Date: May 7, 2013 9:50 PM
Author: Graham Cooper
Subject: Re: The Uncountability of the Real Numbers in the Calculus.

On May 8, 11:04 am, Zeit Geist <tucsond...@me.com> wrote:
> > 0.3..  is missing!!
>
> > WOW!   The IGNORE_ALL_QUALITATIVE_STRING_COMPARISONS TRICK!
>
> > Herc
>
> > --
>
> The answer is missing.
>
> WOW! The ignore the question trick.
>
> ZG
>


I did give an example.


"The completeness of the real numbers implies that
any strictly increasing sequence of countable length

A
A + bit more
A + bit more + bit more
(AND SO ON)


has a least upper bound that is a real number but not a
member of the sequence."


A + bit more + bit more + ... FOR EVER
=/=
A
or
A + bit more
or
A + bit more + bit more
or
...



--------------

I'm not up to Infinite Sequences of Infinite Sequences in PROLOG yet

since:

subset( S1 , S2 ) :- e( @A , S1 ) , e( A , S2 )

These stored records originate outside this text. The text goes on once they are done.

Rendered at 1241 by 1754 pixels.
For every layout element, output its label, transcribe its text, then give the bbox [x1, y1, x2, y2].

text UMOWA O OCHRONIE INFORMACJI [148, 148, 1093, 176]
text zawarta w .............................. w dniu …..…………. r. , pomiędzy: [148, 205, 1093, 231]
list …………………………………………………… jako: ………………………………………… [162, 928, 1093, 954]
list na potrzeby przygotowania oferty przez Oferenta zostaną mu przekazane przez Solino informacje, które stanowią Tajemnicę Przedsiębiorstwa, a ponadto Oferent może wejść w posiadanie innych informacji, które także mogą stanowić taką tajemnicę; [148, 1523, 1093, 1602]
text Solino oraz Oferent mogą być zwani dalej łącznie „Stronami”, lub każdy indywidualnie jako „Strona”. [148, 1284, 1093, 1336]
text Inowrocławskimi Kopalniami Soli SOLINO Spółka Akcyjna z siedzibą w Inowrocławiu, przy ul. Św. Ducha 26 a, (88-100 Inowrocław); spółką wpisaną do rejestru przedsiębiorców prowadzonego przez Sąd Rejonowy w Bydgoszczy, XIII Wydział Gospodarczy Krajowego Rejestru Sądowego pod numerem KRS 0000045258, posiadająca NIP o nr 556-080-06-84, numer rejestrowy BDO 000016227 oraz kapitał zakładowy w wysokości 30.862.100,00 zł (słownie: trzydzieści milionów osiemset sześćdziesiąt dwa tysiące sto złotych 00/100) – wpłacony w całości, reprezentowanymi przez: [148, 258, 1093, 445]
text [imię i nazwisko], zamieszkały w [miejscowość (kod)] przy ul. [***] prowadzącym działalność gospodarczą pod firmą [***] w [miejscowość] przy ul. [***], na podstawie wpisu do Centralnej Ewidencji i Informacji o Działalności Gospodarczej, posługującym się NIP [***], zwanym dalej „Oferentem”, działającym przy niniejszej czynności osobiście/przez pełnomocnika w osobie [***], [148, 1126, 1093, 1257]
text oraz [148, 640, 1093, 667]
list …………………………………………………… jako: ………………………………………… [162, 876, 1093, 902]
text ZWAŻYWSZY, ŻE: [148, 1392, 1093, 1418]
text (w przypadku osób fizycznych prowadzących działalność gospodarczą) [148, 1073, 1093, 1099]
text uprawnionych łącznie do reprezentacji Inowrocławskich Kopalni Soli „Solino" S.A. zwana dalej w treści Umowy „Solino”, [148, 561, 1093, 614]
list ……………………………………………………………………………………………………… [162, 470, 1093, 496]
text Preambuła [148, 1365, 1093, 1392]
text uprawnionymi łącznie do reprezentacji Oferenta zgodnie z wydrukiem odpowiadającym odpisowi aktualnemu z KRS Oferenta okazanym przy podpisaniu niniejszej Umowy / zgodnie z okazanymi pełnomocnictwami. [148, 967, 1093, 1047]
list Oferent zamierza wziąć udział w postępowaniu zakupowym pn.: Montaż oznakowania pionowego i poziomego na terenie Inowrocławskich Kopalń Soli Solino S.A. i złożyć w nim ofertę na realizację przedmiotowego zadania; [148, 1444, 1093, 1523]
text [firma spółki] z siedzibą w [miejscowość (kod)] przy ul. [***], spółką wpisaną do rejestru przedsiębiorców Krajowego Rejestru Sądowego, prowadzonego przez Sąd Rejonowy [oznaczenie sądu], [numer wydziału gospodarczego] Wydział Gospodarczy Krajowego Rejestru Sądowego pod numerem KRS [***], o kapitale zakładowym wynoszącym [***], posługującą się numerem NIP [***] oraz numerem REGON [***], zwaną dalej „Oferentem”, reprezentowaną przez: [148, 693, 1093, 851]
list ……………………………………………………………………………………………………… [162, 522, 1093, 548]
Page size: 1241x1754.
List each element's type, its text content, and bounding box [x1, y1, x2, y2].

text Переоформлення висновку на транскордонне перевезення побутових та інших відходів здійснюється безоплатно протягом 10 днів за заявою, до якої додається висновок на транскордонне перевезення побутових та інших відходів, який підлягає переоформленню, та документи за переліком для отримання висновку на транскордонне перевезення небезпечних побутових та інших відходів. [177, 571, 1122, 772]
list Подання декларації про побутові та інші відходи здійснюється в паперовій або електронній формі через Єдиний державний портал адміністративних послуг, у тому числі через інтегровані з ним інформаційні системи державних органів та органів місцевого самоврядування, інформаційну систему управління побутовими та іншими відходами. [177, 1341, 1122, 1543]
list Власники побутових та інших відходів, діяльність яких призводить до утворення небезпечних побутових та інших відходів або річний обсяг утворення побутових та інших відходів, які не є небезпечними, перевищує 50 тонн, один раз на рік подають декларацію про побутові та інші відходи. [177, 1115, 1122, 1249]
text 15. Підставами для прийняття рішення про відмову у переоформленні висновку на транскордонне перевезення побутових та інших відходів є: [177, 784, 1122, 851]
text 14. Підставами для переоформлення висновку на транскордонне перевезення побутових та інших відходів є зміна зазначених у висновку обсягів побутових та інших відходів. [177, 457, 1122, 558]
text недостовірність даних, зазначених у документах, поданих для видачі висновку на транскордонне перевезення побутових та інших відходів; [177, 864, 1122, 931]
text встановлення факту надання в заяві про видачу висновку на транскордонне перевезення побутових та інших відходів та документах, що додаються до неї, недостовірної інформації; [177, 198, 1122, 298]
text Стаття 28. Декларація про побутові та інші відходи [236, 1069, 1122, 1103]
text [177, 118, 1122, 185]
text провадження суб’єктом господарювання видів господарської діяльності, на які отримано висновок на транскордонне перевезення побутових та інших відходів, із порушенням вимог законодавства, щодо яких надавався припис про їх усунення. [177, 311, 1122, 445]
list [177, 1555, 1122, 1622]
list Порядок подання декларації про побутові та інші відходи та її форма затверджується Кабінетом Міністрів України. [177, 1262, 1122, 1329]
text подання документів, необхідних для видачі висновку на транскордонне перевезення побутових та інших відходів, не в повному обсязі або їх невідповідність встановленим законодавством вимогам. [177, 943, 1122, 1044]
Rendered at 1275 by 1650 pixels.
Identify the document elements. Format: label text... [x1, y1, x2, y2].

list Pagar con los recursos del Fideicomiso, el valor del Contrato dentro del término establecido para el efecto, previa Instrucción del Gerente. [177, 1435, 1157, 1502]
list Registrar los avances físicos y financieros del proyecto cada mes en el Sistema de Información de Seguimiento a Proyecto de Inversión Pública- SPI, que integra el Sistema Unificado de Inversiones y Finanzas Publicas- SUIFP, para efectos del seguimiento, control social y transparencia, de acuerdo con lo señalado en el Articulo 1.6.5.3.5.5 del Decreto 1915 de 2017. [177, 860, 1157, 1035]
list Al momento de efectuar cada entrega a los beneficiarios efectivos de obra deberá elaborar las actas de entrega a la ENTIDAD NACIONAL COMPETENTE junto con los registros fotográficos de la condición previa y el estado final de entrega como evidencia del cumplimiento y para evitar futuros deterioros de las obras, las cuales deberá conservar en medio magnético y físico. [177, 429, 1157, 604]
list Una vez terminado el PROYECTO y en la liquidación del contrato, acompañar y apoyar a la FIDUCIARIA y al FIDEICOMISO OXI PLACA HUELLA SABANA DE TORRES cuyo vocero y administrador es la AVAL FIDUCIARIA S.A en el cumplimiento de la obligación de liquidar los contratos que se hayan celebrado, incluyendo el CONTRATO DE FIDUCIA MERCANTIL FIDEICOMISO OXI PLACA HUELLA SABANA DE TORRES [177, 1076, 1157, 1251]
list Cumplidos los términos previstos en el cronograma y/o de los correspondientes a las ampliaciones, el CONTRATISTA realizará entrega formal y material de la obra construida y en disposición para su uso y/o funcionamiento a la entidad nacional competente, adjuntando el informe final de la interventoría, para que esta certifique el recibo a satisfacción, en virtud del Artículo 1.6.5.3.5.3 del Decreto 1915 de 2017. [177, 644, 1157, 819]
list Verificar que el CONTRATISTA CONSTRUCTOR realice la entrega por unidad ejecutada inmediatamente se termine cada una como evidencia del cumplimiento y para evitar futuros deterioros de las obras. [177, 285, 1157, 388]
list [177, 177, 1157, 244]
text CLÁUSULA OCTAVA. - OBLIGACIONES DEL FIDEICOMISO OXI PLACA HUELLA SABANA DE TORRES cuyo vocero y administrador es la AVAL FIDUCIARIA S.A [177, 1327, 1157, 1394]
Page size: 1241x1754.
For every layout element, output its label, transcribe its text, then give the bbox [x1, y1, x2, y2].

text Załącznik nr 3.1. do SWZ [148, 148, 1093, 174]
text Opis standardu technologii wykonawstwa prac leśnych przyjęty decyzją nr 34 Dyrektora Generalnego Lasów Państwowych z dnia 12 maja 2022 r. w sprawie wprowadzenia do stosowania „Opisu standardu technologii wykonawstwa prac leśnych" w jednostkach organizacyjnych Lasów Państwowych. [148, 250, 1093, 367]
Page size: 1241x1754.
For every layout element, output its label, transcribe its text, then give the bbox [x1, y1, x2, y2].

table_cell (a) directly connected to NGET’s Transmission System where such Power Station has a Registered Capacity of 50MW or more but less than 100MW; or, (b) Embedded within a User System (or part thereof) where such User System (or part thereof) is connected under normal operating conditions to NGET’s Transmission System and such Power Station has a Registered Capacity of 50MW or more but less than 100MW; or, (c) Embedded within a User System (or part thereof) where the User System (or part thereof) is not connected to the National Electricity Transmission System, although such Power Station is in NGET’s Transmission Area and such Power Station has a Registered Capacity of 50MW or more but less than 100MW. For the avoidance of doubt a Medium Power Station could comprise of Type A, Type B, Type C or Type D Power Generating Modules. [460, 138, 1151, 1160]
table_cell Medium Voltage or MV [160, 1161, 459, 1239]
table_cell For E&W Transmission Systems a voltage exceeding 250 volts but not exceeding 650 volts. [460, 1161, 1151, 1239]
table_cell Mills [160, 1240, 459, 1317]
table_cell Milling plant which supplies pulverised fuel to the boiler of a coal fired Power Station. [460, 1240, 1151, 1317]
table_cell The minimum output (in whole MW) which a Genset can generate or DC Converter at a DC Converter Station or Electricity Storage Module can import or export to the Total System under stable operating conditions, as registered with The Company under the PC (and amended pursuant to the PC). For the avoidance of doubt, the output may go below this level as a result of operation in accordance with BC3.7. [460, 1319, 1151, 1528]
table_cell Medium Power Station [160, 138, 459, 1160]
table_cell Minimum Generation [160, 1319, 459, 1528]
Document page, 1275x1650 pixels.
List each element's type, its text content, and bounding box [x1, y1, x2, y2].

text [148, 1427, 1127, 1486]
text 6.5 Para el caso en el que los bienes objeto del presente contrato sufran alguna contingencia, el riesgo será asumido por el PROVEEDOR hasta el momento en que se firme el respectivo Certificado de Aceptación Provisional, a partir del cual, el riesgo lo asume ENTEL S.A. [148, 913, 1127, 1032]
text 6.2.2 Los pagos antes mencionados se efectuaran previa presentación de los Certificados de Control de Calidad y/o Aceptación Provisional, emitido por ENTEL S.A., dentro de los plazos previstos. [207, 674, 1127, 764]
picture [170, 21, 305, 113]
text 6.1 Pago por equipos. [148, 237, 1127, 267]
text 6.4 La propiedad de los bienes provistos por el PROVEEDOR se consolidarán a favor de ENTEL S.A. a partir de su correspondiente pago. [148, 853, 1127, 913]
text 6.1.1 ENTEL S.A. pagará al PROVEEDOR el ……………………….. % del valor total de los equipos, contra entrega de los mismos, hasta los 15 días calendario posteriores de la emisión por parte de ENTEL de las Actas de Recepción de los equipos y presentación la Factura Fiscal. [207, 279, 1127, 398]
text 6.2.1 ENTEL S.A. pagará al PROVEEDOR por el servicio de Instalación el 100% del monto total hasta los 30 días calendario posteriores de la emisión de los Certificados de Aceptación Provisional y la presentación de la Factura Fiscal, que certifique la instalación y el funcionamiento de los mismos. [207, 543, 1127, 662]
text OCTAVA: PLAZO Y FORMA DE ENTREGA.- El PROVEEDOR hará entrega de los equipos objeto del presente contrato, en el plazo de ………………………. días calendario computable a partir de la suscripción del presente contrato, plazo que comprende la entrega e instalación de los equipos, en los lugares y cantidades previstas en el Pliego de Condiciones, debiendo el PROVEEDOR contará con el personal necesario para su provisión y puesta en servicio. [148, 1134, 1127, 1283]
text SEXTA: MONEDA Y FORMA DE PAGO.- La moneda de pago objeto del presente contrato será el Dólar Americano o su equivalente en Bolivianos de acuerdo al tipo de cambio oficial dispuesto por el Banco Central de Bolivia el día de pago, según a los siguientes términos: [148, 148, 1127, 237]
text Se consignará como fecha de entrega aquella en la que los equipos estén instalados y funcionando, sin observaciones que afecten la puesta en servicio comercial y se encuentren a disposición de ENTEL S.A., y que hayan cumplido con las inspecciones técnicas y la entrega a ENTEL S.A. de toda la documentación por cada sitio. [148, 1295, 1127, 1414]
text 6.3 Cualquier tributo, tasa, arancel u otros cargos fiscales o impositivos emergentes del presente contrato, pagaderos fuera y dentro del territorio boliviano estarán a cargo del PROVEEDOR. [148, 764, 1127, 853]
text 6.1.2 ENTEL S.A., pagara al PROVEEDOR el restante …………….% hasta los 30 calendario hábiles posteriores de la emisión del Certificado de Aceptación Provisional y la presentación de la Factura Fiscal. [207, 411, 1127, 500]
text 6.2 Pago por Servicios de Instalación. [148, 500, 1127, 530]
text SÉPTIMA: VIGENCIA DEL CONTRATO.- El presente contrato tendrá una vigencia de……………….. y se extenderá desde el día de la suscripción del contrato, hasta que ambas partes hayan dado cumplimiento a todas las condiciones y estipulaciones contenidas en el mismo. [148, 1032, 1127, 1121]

by extension only works on finite sets.

What's needed is a systematic test for equivalent infinite sequences
by Induction.

Without Induction, all your infinite sums over MODULO arithmetic
operators are ill defined.

--------------


Herc
--

CANTORS POWERSET PROOF

| CARDINALITY | > | INFINITY |

IF SET1 has 1 - then MYSET skips 1
or
IF SET1 skips 1 - then MYSET has 1

AND
IF SET2 has 2 - then MYSET skips 2
or
IF SET2 skips 2 - then MYSET has 2

AND
IF SET3 has 3 - then MYSET skips 3
or
IF SET3 skips 3 - then MYSET has 3

AND
IF SET4 has 4 - then MYSET skips 4
or
IF SET4 skips 4 - then MYSET has 4
...